Y como si la realidad, ahora puesta a prueba, de su energía hubiera proyectado en tiempos anteriores su sombra sobre él, encontramos a algunos naturalistas librescos —Olassen y Povelson— que declaran que el cachalote no sólo es el horror de todas las demás criaturas del mar, sino que también es tan increíblemente feroz que siempre tiene sed de sangre humana. Impresiones como éstas, o semejantes, no se habían borrado ni aun en un tiempo tan reciente como el de Cuvier. Pues en su Historia Natural, el propio Barón afirma que, a la vista del cachalote, todos los peces (incluidos los tiburones) quedan abrumados por «los más vivos terrores», y «a menudo, en la precipitación de su fuga, se lanzan contra las rocas con tal violencia que se produce la muerte instantánea». Y de cualquier modo como la experiencia general de la pesca de la ballena pueda enmendar, informes como éste, sin embargo, en algunas vicisitudes de su ofició: los cazadores reviven en su mente esa creencia supersticiosa en todo su pleno terror, incluso en el punto de la sed de sangre de que habla Povelson.

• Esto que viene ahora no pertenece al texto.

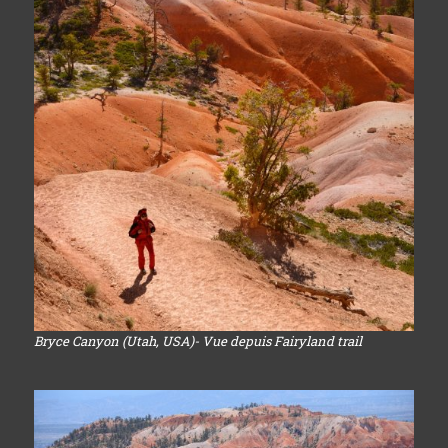
Bryce Canyon (Utah, USA)- Vue depuis Fairyland trail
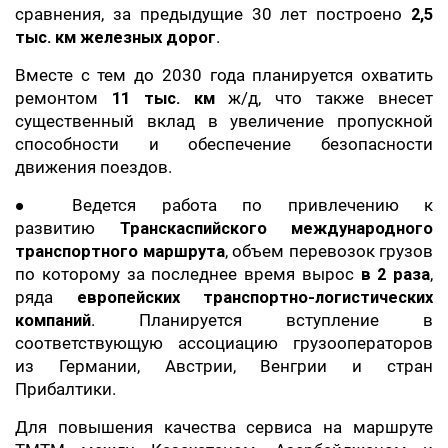
сравнения, за предыдущие 30 лет построено
2,5
тыс. км железных дорог
.
Вместе с тем до 2030 года планируется охватить
ремонтом
11 тыс. км
ж/д, что также внесет
существенный вклад в увеличение пропускной
способности и обеспечение безопасности
движения поездов.
● Ведется работа по привлечению к
развитию
Транскаспийского международного
транспортного маршрута
, объем перевозок грузов
по которому за последнее время вырос
в 2 раза
,
ряда
европейских транспортно-логистических
компаний
. Планируется вступление в
соответствующую ассоциацию грузооператоров
из Германии, Австрии, Венгрии и стран
Прибалтики.
Для повышения качества сервиса на маршруте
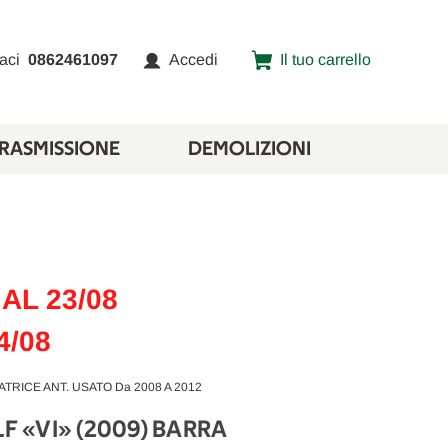
aci
0862461097
Accedi
Il tuo carrello
TRASMISSIONE
DEMOLIZIONI
AL 23/08
4/08
TRICE ANT. USATO Da 2008 A 2012
 «VI» (2009) BARRA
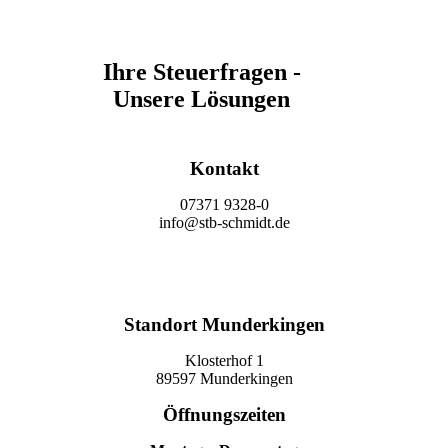
Ihre Steuerfragen -
Unsere Lösungen
Kontakt
07371 9328-0
info@stb-schmidt.de
Termin vereinbaren
Standort Munderkingen
Klosterhof 1
89597 Munderkingen
Öffnungszeiten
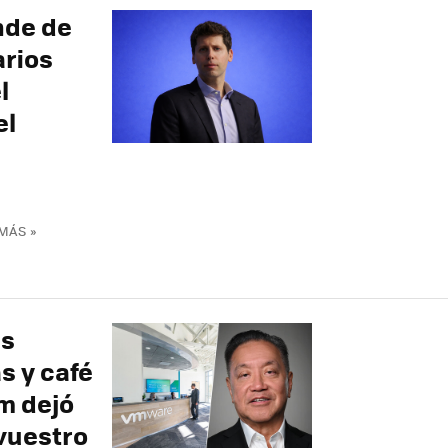
nde de
arios
l
el
MÁS »
us
s y café
m dejó
 vuestro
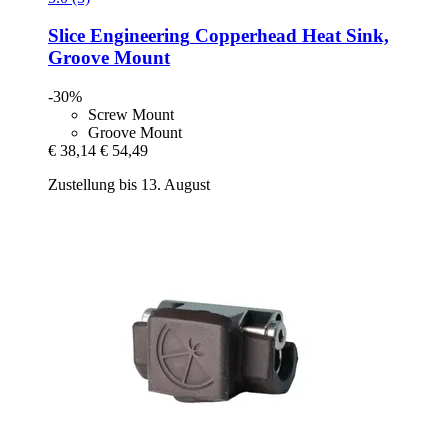
Slice Engineering
Copperhead Heat Sink,
Groove Mount
-30%
Screw Mount
Groove Mount
€ 38,14
€ 54,49
Zustellung bis 13. August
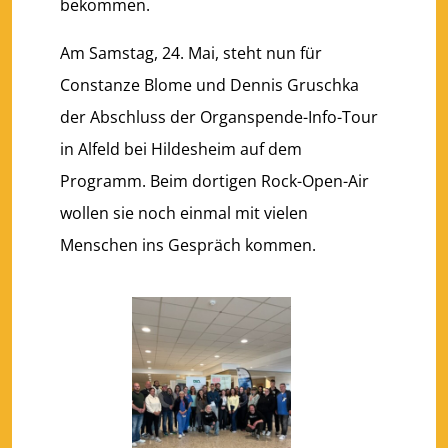
bekommen.
Am Samstag, 24. Mai, steht nun für
Constanze Blome und Dennis Gruschka
der Abschluss der Organspende-Info-Tour
in Alfeld bei Hildesheim auf dem
Programm. Beim dortigen Rock-Open-Air
wollen sie noch einmal mit vielen
Menschen ins Gespräch kommen.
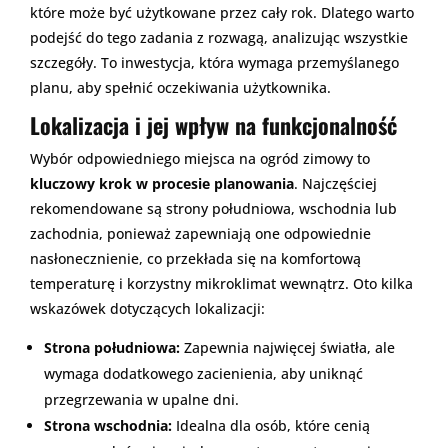
które może być użytkowane przez cały rok. Dlatego warto
podejść do tego zadania z rozwagą, analizując wszystkie
szczegóły. To inwestycja, która wymaga przemyślanego
planu, aby spełnić oczekiwania użytkownika.
Lokalizacja i jej wpływ na funkcjonalność
Wybór odpowiedniego miejsca na ogród zimowy to
kluczowy krok w procesie planowania
. Najczęściej
rekomendowane są strony południowa, wschodnia lub
zachodnia, ponieważ zapewniają one odpowiednie
nasłonecznienie, co przekłada się na komfortową
temperaturę i korzystny mikroklimat wewnątrz. Oto kilka
wskazówek dotyczących lokalizacji:
Strona południowa:
Zapewnia najwięcej światła, ale
wymaga dodatkowego zacienienia, aby uniknąć
przegrzewania w upalne dni.
Strona wschodnia:
Idealna dla osób, które cenią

Así que, abrumados por los rumores y portentos que la envolvían, no pocos de los pescadores, recordaban, en referencia a Moby Dick, los días primitivos de la pesca' de cachalotes, cuando a menudo era difícil convencer a expertos cazadores de ballenas de Groenlandia para que se embarcaran en los peligros de esta nueva y osada campaña; protestando dichos hombres que, aunque se podía perseguir con esperanzas a otros leviatanes, acosar y dirigir lanzas a una aparición como el cachalote no era cosa para hombres mortales, y que intentarlo sería inevitablemente ser despedazado en rápida eternidad. En este punto, hay algunos notables documentos que pueden ser consultados.
Con todo, —había algunos que, aun frente a tales cosas, estaban dispuestos a perseguir a Moby Dick, y un número aún mayor de quienes, habiendo tenido ocasión solamente de oír hablar de Moby Dick de modo distante y vago, sin los detalles específicos de una calamidad segura, y sin acompañamientos supersticiosos, eran lo bastante valientes como; para no escapar de la batalla si se les presentaba.
Una de las desorbitadas sugerencias a que se ha aludido entre las que acabaron por unirse a la ballena blanca en las mentes propensas a la superstición, era la convicción sobrenatural de que Moby Dick era ubicuo, y que se le había encontrado de hecho en latitudes opuestas en, un mismo instante de tiempo. Y, por más crédulas que debían ser tales mentes, esa convicción no carecía por completo de alguna leve vislumbre de probabilidad supersticiosa. Pues, así como no se han dado a conocer todavía los secretos de las corrientes de los mares, ni aun con las más eruditas investigaciones, igualmente, los ocultos caminos del cachalote bajo la superficie siguen siendo, en gran parte, inexplicables para sus perseguidores, y de vez en cuando han dado origen a las especulaciones más curiosas y contradictorias, sobre todo en cuanto a los misteriosos modos como, tras de sondear a gran profundidad, se desplaza con tan enorme rapidez a los puntos más distantes.